Witt: Raising the smoking age to 21 isn’t the best solution
Published 10:34 am Tuesday, December 31, 2019
Apparently, the U.S. Congress introduced legislation to increase the smoking age to 21. This may be due, in part, to the increasing number of episodes of illness — and occasional death — related to vaping (an assumed safer alternative to smoking) and the increasing number of youth who are partaking of the practice at younger and younger ages.
In the first place, this legislation was tacked on to the latest spending proposal which includes a large pot of largesse for Senator Mitch McConnell, who was pushing for the higher legal age for purchasing tobacco products. He also gets $6 billion to support the coal miners’ pension fund and $410 million for a new veterans hospital in Louisville. Of course these projects just happen to come to fruition in the year that the senator is facing reelection.
There are approximately 400 bills languishing in the Senate, which have been passed bi-laterally in the House. But the majority leader has virtually total control over what comes to the floor of the Senate and he apparently sees no urgency in dealing with these 400 other bills when he can make himself look good in the eyes of his constituents by channeling money into state projects.
The question remains: why should legislation raising the minimum age for purchasing tobacco products be buried in legislation dealing with spending?
But back to the issue of increasing the minimum age to purchase tobacco products.
Do our Congressional representatives think raising the legal age to smoke is going to curtail this pernicious habit, or are they catering to the clamor to do something about the rising death toll and debilitating illnesses associated with smoking and vaping and trying to make the American public believe they care about this issue?
Maybe raising the age limit would mitigate the problem. Only time will tell. With the current age limit set at 18, it has done little to stop smoking amongst the younger generation which seems able to acquire cigarettes easily enough.
Earlier legislation requiring cigarette manufacturers to post warnings on each pack of cigarettes also did little to reduce the problem. And the absolutely ludicrous price of cigarettes these days, mostly fueled by higher state taxes doesn’t seem to be having much effect either.

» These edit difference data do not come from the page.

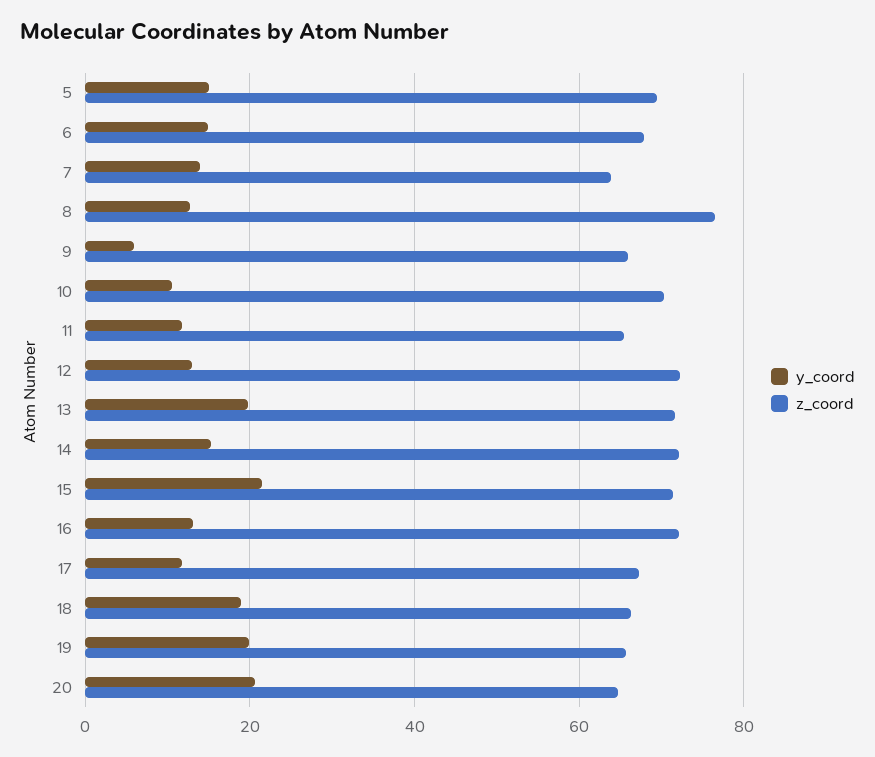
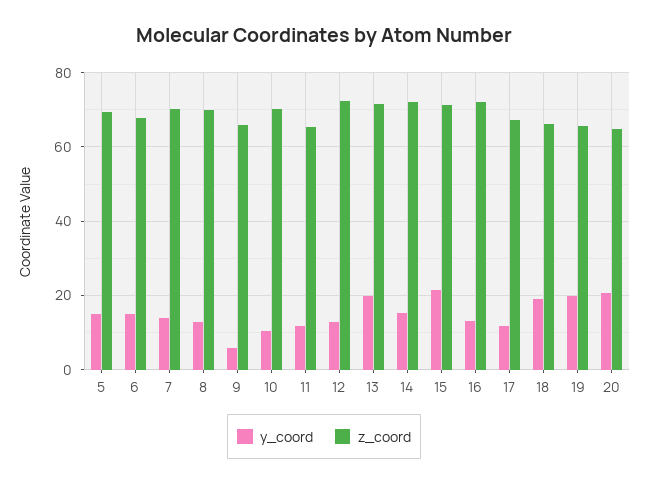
  {
    "y_coord": {
      "5": 16,
      "6": 14,
      "7": 14,
      "8": 12,
      "9": 6,
      "10": 10,
      "11": 12,
      "12": 12,
      "13": 20,
      "14": 16,
      "15": 22,
      "16": 14,
      "17": 12,
      "18": 18,
      "19": 20,
      "20": 20
    },
    "z_coord": {
      "5": 70,
      "6": 68,
-     "7": 64,
+     "7": 70,
-     "8": 76,
+     "8": 70,
      "9": 66,
      "10": 70,
      "11": 66,
      "12": 72,
      "13": 72,
      "14": 72,
      "15": 72,
      "16": 72,
      "17": 68,
      "18": 66,
      "19": 66,
      "20": 64
    }
  }

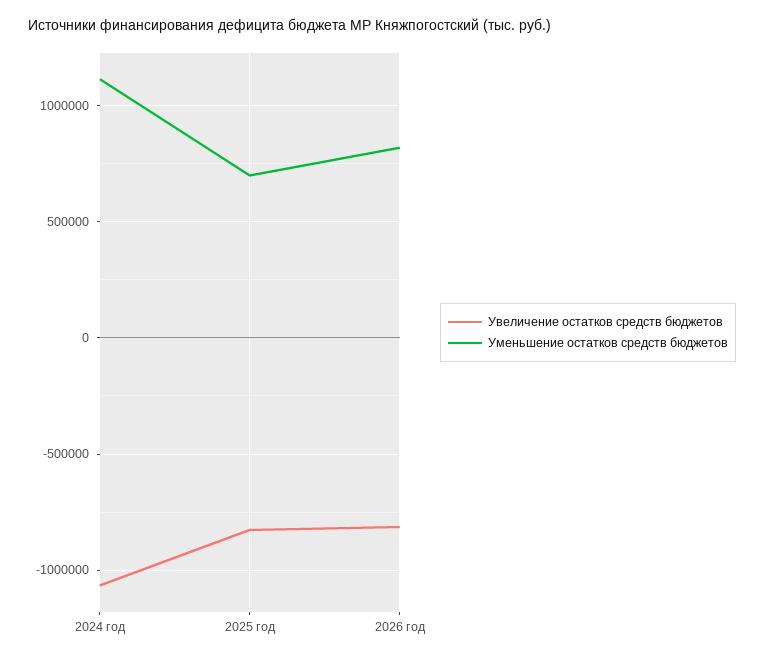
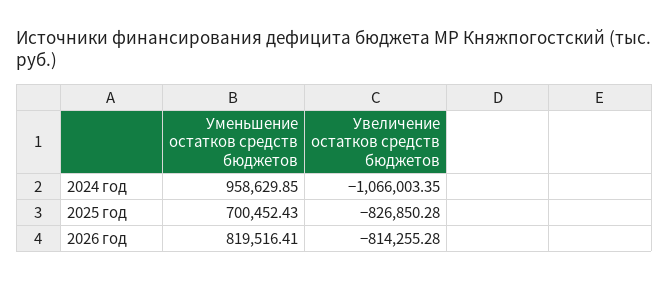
  {
    "Увеличение остатков средств бюджетов": {
      "2024 год": -1066003.35,
      "2025 год": -826850.28,
      "2026 год": -814255.28
    },
    "Уменьшение остатков средств бюджетов": {
-     "2024 год": 1100000,
+     "2024 год": 958629.85,
      "2025 год": 700452.43,
      "2026 год": 819516.41
    }
  }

The American society — and the American government — needs to make up its collective mind about just when a person has reached an age mature enough to make his or her own decisions.
People can legally wed at age 18. They can legally drive at 18. They can vote at 18 (after the 26th amendment was ratified in 1971), and they can be sent off to die in wars at 18.
Of course, most states require one to be 21 to purchase alcohol, which creates the irony of expecting someone to die for their country at 18, but not allowed to buy a beer.
At several points in this nation’s history, it was decided the age of 18 was sufficient to label a person as an adult. Adults should be able to make about their lives.
It is time for society and government to quit trying to control every aspect of our lives.
They may make stupid choices — like smoking and vaping. But if the goal is to curtail these practices, then make the products illegal, like in prohibition, but quit nipping around the edges of the problem and pretending a solution has been found.
History tells us how successful that idea was.